> _Work instructions_
**1)** Using the notes on The Daughter of the Regiment, decide whether each statement agrees with them: (a) Lt-Col Roger Ayers contributed the notes on the history of the British Army; (b) Kipling included ‘Jain ‘Ardin’ in one of his verse collections; (c) in the Circassian Circle, the ladies clap after taking four steps forward. For each, answer yes or no and quote the deciding words.
**2)** Carry the notes on The Daughter of the Regiment forward from their last numbered dance step.

> _Selected excerpt_
· · ·

The Daughter of the Regiment

Notes on the text

These notes on the text, edited by John McGivering, are partly new, and partly based on the notes on this tale in the ORG. The notes on the history of the British Army have been contributed by Lt-Col Roger Ayers. The page and line numbers below refer to the Macmillan (London) Standard Edition of Plain Tales from the Hills, as published and frequently reprinted between 1899 and 1950.

[Heading] This must have been a genuine soldiers’ song – see Kipling’s letter to Sir Herbert Stephen of 25 October, 1913 (Letters 4, Ed. Pinney p. 206.) ‘Jain ‘Ardin’ was never included by Kipling in any of the collections of his verse.

Orldershort a slang pronunciation of Aldershot, the home of the British Army in Surrey since the Crimean war in the 1850s.

[Page 205, line 1] Circasian Circle a dance of fairly recent introduction at the time of the story and one in which all the company could join.

 

  1. Form a circle on the floor, lady on gent’s right, join hands.
  2. All advance four steps, then back four.
  3. Repeat
  4. Release hands, ladies four steps forward, clap, then return.
  5. Gentlemen four steps forward, clap, turn, return to partner.
  6. Turn partner clockwise for 16 beats.
  7. Release hold, take shadow hold, (side by side)

· · ·

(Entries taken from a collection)
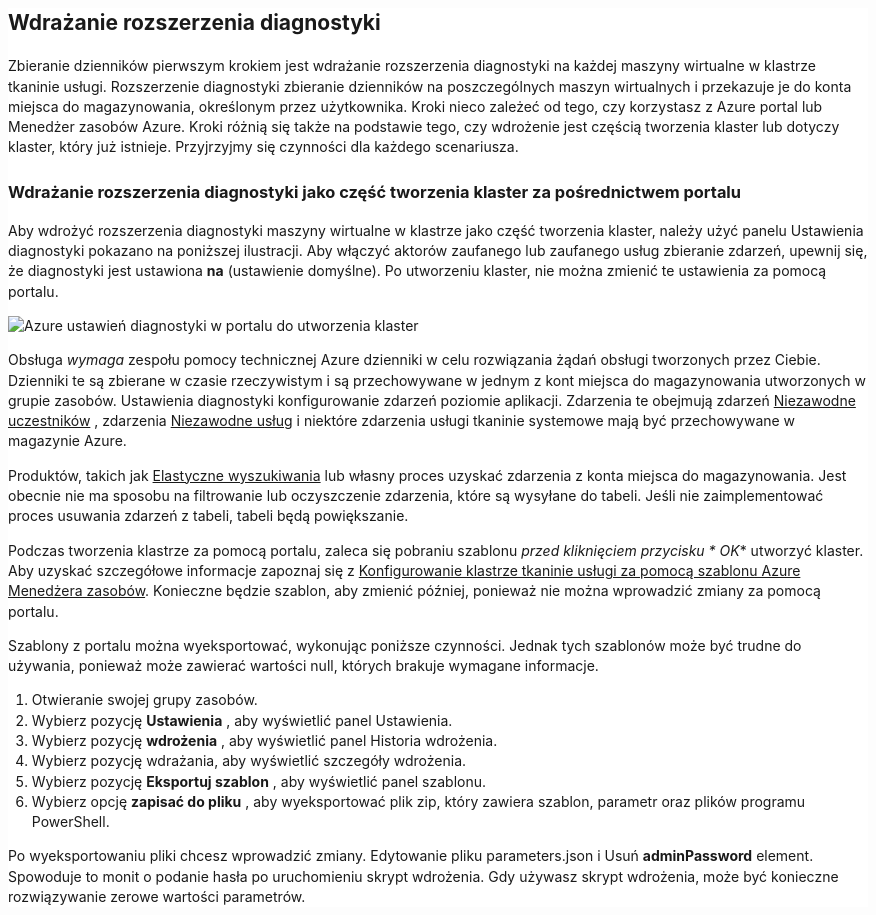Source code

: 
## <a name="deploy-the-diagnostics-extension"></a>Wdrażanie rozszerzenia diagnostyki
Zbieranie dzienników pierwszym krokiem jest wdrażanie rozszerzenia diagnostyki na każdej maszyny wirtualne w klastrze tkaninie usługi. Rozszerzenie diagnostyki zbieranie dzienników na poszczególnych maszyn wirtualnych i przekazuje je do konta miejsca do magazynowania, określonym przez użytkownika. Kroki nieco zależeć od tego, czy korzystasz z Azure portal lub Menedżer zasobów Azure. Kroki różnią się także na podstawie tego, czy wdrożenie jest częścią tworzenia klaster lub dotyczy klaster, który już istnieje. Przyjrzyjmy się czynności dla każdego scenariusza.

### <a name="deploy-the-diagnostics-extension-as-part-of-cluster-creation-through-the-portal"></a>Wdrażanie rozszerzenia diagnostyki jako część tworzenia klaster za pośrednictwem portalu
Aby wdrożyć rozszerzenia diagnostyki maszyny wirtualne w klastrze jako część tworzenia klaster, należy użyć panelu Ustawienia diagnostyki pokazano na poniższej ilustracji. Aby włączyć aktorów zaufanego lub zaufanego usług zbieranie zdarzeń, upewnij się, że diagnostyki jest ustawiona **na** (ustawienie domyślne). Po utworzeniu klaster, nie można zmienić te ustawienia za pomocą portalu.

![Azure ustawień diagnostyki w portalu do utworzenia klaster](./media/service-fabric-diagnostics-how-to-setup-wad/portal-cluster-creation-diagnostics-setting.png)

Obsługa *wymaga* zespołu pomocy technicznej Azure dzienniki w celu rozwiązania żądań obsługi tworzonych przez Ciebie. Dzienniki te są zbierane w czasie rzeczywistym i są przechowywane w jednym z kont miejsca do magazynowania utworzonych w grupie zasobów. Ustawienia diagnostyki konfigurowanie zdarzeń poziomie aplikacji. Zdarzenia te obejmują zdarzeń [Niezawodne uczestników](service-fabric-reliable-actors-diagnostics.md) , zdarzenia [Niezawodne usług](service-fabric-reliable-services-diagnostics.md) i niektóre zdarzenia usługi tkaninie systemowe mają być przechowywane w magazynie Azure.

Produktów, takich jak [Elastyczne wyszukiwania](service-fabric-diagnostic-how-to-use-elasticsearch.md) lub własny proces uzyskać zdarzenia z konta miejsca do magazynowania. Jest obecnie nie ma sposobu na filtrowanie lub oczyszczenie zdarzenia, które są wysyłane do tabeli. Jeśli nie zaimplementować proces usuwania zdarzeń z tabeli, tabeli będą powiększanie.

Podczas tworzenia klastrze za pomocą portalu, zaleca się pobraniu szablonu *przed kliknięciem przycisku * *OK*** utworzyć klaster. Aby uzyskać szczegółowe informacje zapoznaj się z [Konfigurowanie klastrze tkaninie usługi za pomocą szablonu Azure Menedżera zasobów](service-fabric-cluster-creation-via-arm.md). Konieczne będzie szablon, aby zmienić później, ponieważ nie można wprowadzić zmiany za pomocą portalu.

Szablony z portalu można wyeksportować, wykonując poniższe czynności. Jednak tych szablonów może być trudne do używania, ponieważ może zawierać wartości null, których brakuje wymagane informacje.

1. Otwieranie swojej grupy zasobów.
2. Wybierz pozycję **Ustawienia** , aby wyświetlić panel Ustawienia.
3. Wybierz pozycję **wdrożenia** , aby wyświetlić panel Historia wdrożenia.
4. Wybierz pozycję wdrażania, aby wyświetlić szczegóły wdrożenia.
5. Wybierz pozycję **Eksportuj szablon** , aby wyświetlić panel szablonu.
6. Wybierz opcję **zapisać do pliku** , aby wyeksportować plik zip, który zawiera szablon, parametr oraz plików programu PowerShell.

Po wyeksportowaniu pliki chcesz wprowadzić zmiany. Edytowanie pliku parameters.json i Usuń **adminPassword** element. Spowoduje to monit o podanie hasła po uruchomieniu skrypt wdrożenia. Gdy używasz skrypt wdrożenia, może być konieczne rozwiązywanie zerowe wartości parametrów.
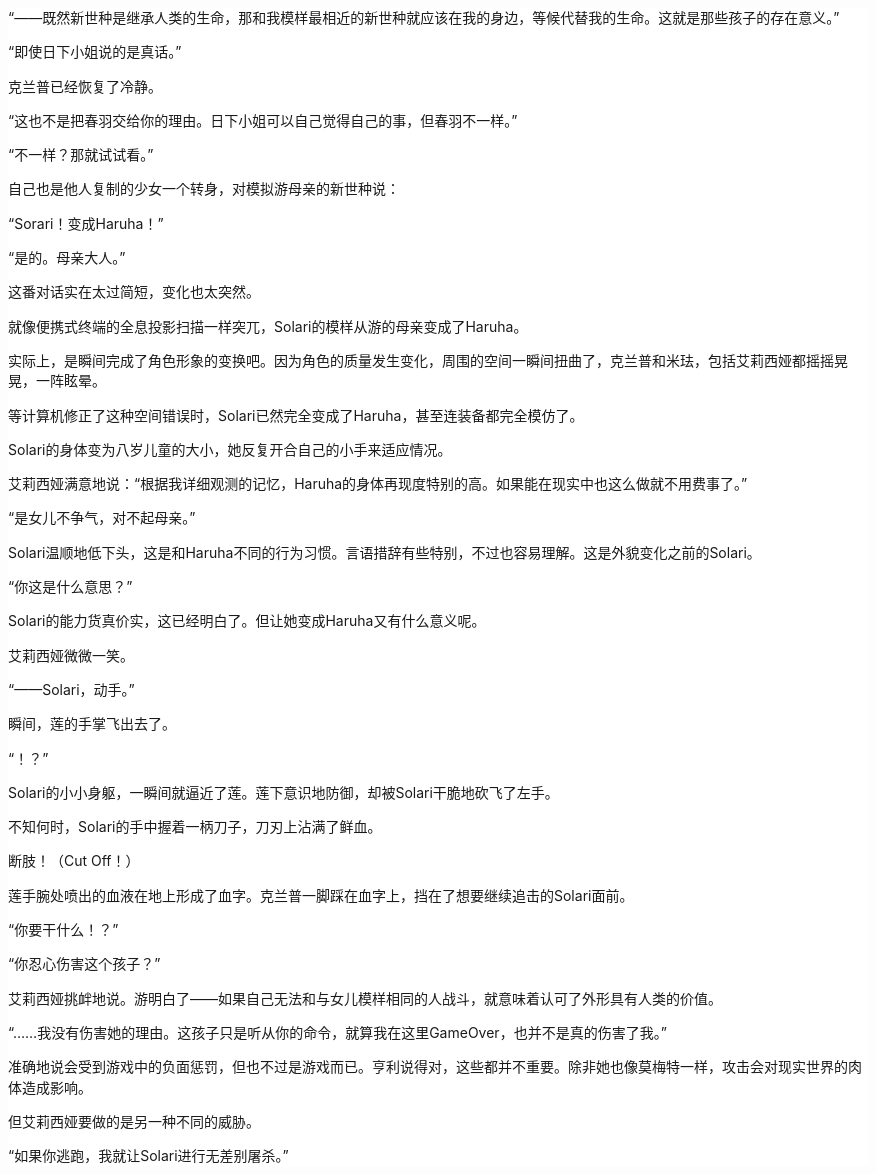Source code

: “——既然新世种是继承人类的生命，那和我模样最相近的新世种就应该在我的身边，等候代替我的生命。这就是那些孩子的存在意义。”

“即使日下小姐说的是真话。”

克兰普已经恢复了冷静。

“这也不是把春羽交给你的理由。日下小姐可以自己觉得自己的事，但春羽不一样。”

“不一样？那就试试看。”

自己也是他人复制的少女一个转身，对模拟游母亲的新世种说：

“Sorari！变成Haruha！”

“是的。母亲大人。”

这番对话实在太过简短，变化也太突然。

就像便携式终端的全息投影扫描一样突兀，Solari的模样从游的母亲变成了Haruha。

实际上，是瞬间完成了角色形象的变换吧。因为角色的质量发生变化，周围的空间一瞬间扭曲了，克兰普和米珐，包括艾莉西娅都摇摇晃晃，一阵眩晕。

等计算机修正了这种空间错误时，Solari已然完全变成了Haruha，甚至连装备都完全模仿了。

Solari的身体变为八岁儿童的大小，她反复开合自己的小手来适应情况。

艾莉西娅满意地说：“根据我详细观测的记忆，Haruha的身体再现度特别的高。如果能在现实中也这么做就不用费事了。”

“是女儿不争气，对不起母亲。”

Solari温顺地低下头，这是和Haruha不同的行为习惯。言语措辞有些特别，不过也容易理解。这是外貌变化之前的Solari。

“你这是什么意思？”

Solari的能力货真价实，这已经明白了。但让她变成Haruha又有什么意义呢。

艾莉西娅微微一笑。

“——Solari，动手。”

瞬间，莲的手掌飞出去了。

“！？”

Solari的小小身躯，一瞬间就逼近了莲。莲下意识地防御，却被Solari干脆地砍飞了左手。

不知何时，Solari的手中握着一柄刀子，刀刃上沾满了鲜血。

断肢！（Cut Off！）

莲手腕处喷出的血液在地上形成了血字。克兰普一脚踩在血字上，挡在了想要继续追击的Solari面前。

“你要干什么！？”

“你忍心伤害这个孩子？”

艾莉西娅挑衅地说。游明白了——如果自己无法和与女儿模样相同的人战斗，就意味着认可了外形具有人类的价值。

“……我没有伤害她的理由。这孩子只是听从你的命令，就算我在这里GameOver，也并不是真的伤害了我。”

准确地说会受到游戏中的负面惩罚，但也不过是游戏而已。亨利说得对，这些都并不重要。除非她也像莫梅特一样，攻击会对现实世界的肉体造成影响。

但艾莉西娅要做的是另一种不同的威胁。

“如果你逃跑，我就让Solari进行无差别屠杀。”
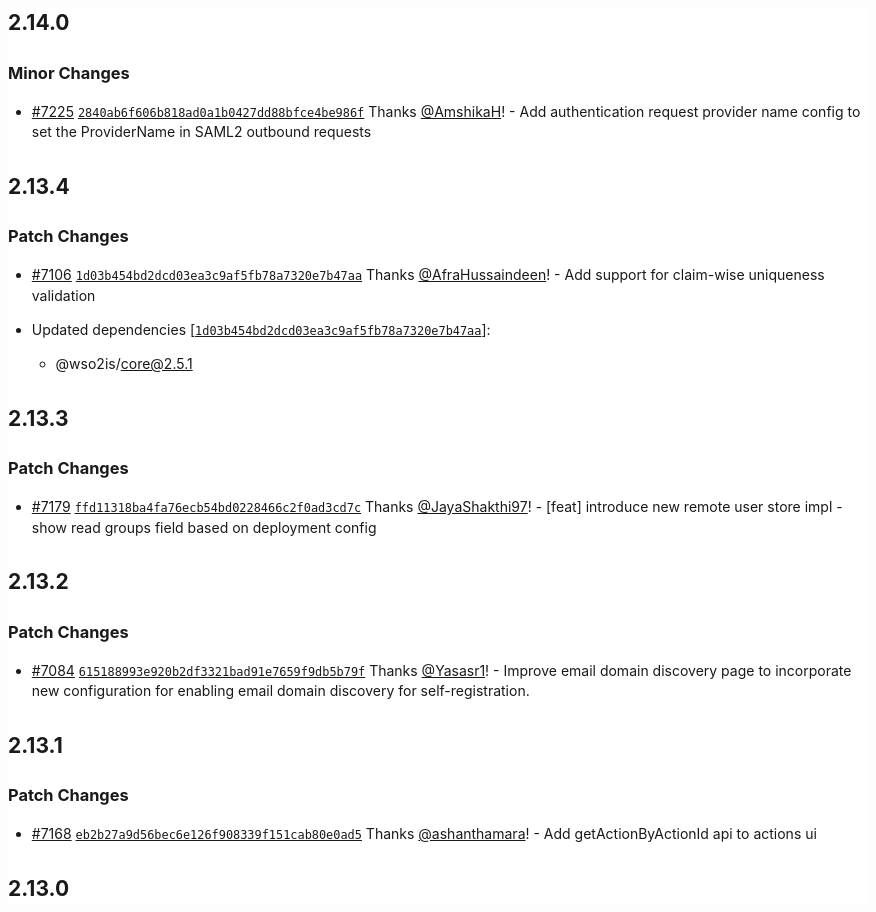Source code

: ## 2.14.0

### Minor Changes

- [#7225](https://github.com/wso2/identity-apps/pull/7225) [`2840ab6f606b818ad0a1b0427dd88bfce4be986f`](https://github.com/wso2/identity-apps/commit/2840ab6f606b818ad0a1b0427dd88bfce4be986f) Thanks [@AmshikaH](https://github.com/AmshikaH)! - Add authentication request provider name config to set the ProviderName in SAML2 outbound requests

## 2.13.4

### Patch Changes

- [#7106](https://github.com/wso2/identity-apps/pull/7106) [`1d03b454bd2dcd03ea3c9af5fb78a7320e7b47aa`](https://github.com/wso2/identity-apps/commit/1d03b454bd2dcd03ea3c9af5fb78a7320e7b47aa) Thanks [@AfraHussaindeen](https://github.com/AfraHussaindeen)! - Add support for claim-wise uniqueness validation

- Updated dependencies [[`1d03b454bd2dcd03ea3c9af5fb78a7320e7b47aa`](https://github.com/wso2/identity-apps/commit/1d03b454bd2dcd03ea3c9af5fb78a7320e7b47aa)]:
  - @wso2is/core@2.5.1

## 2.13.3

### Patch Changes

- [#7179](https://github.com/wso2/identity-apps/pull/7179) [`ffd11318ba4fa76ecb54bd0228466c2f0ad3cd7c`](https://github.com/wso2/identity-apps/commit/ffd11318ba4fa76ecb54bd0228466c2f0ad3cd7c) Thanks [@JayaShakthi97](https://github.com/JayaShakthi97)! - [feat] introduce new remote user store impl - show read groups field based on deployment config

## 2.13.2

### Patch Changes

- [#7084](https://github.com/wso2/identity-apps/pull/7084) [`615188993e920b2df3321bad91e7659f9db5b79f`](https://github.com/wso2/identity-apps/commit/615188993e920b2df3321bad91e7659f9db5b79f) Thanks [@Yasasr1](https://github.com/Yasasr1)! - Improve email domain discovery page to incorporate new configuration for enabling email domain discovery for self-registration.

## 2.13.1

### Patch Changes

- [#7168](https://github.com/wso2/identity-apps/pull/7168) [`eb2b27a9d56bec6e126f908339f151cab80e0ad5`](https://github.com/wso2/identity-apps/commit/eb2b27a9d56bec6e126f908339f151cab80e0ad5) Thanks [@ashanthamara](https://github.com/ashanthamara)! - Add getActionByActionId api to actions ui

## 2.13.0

· · ·

> _Expected results_
**1)**
(a) Yes: "The notes on the history of the British Army have been contributed by Lt-Col Roger Ayers."
(b) No: "‘Jain ‘Ardin’ was never included by Kipling in any of the collections of his verse."
(c) Yes: "ladies four steps forward, clap, then return."

**2)**
  8. Promenade anti clockwise for 16 beats, release and re-form starting circle holds.
  9. Repeat all ad lib

 

It is perhaps not surprising that the narrator got in a muddle and put everybody out.
Many versions have evolved over the years and from various countries – this is one that would be danced to a jolly reel or other music in quick time. Circasian comes from the country in between the Black Sea and Mt. Elbruz which was the Russian Province of Kuban: the men were noted for their independence, the women for their beauty and many were taken to Baghdad as slaves and dancing-girls. Sergeants’ Mess dances frequently adopted some new formal steps of the type of La Volita.

[Page 205, line 4] vis-à–vis opposite number

[Page 205, line 8] stuff in this context, cloth – probably implied that it is not of very good quality.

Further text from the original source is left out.